API Extensions

Key Concepts

  • The Ed-Fi ODS/API platform contains a system for extending APIs.

Ed-Fi's ODS/API technology allows for the ODS/API to be extended. The ODS/API technology implements extensibility with a defined toolkit that produces regular and predictable patterns. However, the patterns differ by the technology suite.

Please note that the agency you are partnered with may or may not have extended the API.  Your application will only have to deal with an extended API if they have extended, so the information below may not be relevant to your situation.  

The API extension patterns and other relevant information are covered below.

Contents


Why Make an API Extensible?


Extensibility is the opposite of standardization, so why support it in the Ed-Fi technology? There are a couple of reasons.

First, the capability has been critical to many field use cases, such as mandated compliance reporting. In such cases, an education agency is often mandated to collect state-specific indicators that are not in wide use elsewhere in K-12 or applicable in other contexts. In such cases, extensibility has proven critical to allowing adaptation to local requirements and conditions.

Some may complain that by definition such projects are "non-standardized" and therefore don't support interoperability. That position takes a very "all-or-nothing" approach to interoperability. In our view, extensibility allows an agency to be interoperable where it can, and customize where it is mandated to do so and where collaboration cannot or should not occur.

Second, extensibility allows for experimentation on new APIs by using the Ed-Fi technology stack. By allowing for extensibility, the community is able to try out proposed revisions of API models and data exchanges through those. Such information can then be used to inform discussions about "what really works" – too often, discussions about the best designs are overly theoretical and disconnected from actual practice.

Extensibility is a power that is not to be used lightly. Used incorrectly, extensibility is a means of fragmenting the ecosystem in ways that harm the overall goal of interoperability. But handled correctly as a community, customization is an opportunity for further exploration and evolution of the Ed-Fi Data Standard. 

Extensibility in Ed-Fi ODS/API Platform


There are two cases for extensibility: an existing API resource can be extended, or an entirely new API resource can be introduced.

Extensions on an existing entity

In Ed-Fi ODS/API Platform, extended elements appear in API resources in an "_ext" object at the root of the JSON for the API resource. Further, extensions are namespaced to provide some indication of their provenance.

> [Entries supplied]
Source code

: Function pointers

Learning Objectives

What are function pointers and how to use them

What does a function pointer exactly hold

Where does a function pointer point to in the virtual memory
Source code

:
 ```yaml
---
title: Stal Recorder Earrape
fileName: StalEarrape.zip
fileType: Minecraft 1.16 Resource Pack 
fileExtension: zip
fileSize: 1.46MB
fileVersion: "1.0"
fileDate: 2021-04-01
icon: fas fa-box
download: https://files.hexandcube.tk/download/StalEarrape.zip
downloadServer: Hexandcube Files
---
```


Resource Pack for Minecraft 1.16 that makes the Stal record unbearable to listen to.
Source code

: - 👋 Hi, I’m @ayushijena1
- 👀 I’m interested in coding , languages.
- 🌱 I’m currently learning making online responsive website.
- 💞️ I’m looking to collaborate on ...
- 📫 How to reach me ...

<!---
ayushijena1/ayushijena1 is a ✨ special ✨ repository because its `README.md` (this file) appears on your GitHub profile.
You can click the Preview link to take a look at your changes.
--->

> [Instructions]
**1)** Reproduce the part of the API extensions text that begins at the words "Please note that" and stops after "couple of reasons.", renaming "agency" to "organization" wherever it occurs.
**2)** Answer these questions about the API extensions text:
(a) In the Ed-Fi ODS/API Platform, where do extended elements appear in an API resource?
(b) What are the two cases for extensibility?
(c) Which field use case is given as an example where the capability has been critical?
**3)** Continue the text on Ed-Fi API extensions from the point where it stops.

> [Responses for each task]
**1)**
Please note that the organization you are partnered with may or may not have extended the API.  Your application will only have to deal with an extended API if they have extended, so the information below may not be relevant to your situation.  

The API extension patterns and other relevant information are covered below.

Contents


Why Make an API Extensible?


Extensibility is the opposite of standardization, so why support it in the Ed-Fi technology? There are a couple of reasons.

**2)**
(a) In an "_ext" object at the root of the JSON for the API resource.
(b) An existing API resource can be extended, or an entirely new API resource can be introduced.
(c) Mandated compliance reporting.

**3)**
Generally, in this context a namespace is a short string rather than a full URI (as are often used for namespaces). These are namespaces more in the style of npm.

A extended field will look like this in the JSON of the API resource (we use a fictitious namespace here "statedoe", short for "state department of education").

{
    "firstName" : "Paul",
    "lastSurname" : "Knowles",
    [other fields here]
    "_ext" : {
        "statedoe" : {
            "employmentStatus" : "Not Employed"
        }
    }
}

In this case, there may be some state-mandated reason to track if a student has some kind of external employment, and adding a field here allows that to be included in this API resource.

Extensions can also be objects or arrays - they are not limited to fields. For example, a similar extension that captures more info might look like this:

{
    "firstName" : "Paul",
    "lastSurname" : "Knowles",
    [other fields here]
    "_ext" : {
        "statedoe" : {
            "employmentInfo" : {
               "status" : "Part-time Employed",
               "duration" : "6 months"
            }
        }
    }
}

New, "extension" API resources

The other extension pattern in the ODS/API is when a new API resource is introduced. In this case, the API resource is also namespaced, but the namespace appears on the path rather than in the JSON.

To continue the example from above using "statedoe" namespace, another modeling option would be to create a whole new API resource that looks like this:

{
   "studentReference" : {
	  "studentUniqueId" : "77844201"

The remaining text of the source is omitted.